B) Manually Add a Schema

  1. Navigate to the Browse tab. You should see the raw data as we have not added a schema to this dataset yet.

  1. Press Schema and select Guided mode. This will bring you to a WebUI variation of schema creation.
  • A) Add a Column for Sepal Length:
    • Click the + next to Base.
    • In the text box enter sepal_length and press enter. This will be the name of the first field/column in the dataset you uploaded.
    • Select number for Type.

  • B) Add a Column for Sepal Width:
    • Click the + next to Base.
    • In the text box enter sepal_width and press enter. This will be the name of the second field/column in the dataset you uploaded.
    • Select number for Type.

  • C) Add a Column for Petal Length:
    • Click the + next to Base.
    • In the text box enter petal_length and press enter. This will be the name of the third field/column in the dataset you uploaded.
    • Select number for Type.

  • D) Add a Column for Petal Width:
    • Click the + next to Base.
    • In the text box enter petal_width and press enter.
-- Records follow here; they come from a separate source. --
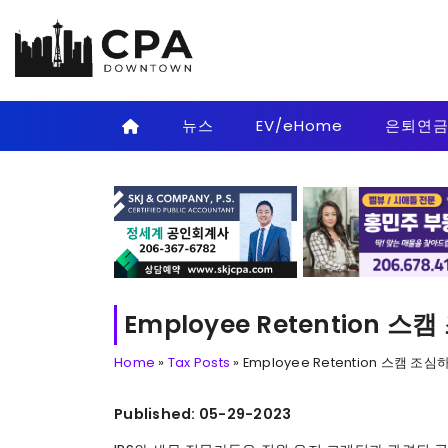
Skip to main content
뉴스
EV/eHome
은퇴연
Employee Retention 
Home
»
Tax Posts
»
Employee Retention 스캠 조
Published: 05-29-2023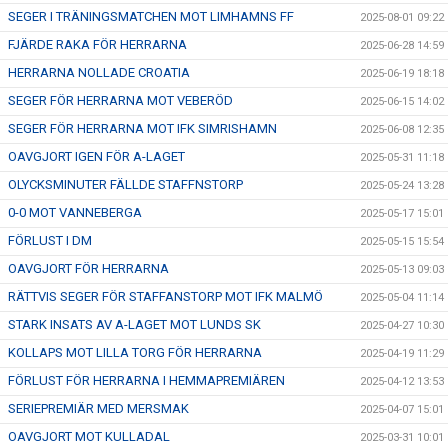
SEGER I TRÄNINGSMATCHEN MOT LIMHAMNS FF
2025-08-01 09:22
FJÄRDE RAKA FÖR HERRARNA
2025-06-28 14:59
HERRARNA NOLLADE CROATIA
2025-06-19 18:18
SEGER FÖR HERRARNA MOT VEBERÖD
2025-06-15 14:02
SEGER FÖR HERRARNA MOT IFK SIMRISHAMN
2025-06-08 12:35
OAVGJORT IGEN FÖR A-LAGET
2025-05-31 11:18
OLYCKSMINUTER FÄLLDE STAFFNSTORP
2025-05-24 13:28
0-0 MOT VANNEBERGA
2025-05-17 15:01
FÖRLUST I DM
2025-05-15 15:54
OAVGJORT FÖR HERRARNA
2025-05-13 09:03
RÄTTVIS SEGER FÖR STAFFANSTORP MOT IFK MALMÖ
2025-05-04 11:14
STARK INSATS AV A-LAGET MOT LUNDS SK
2025-04-27 10:30
KOLLAPS MOT LILLA TORG FÖR HERRARNA
2025-04-19 11:29
FÖRLUST FÖR HERRARNA I HEMMAPREMIÄREN
2025-04-12 13:53
SERIEPREMIÄR MED MERSMAK
2025-04-07 15:01
OAVGJORT MOT KULLADAL
2025-03-31 10:01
This will be the name of the fourth field/column in the dataset you uploaded.
    • Select number for Type.

  • E) Add a Column for Species:
    • Click the + next to Base.
    • In the text box enter species and press enter. This will be the name of the fifth field/column in the dataset you uploaded.
    • Select integer for Type.

  1. Press the Browse button. You should now see a nicely formatted dataset with separated columns.

  1. Click on Schema again. This is the raw JSON which defines the schema for this datafile. Advanced users may choose to compose the JSON themselves. The Fix Formatting button helps make “prettified” JSON in this view.
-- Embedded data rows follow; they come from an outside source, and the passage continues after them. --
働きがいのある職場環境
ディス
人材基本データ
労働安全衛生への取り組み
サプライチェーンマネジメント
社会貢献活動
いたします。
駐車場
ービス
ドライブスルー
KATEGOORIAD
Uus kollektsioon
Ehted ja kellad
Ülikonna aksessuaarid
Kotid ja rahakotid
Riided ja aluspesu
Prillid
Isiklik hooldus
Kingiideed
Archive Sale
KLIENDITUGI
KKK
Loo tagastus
C) Copy/Paste Existing Schema

  1. Go to this link and copy the text onto your clipboard (i.e. highlight all and CTRL-C).

  1. Navigate to the Datasets landing page in Aunsight
  2. Click the + button to create a new dataset.

  1. In the Name field, enter Workflow 101 HDFS Landing Dataset.
  2. From Format select the psv option.
  3. Click the checkbox next to Add Schema and paste the schema from the clipboard into the window.
  4. Click the Submit button. We’ve created a Dataset with no contents. We will use this as a placeholder for a later exercise (Workflow Builder Exercise #1). If you visit the Browse tab, you will correctly receive an error as there is no contents currently in this dataset.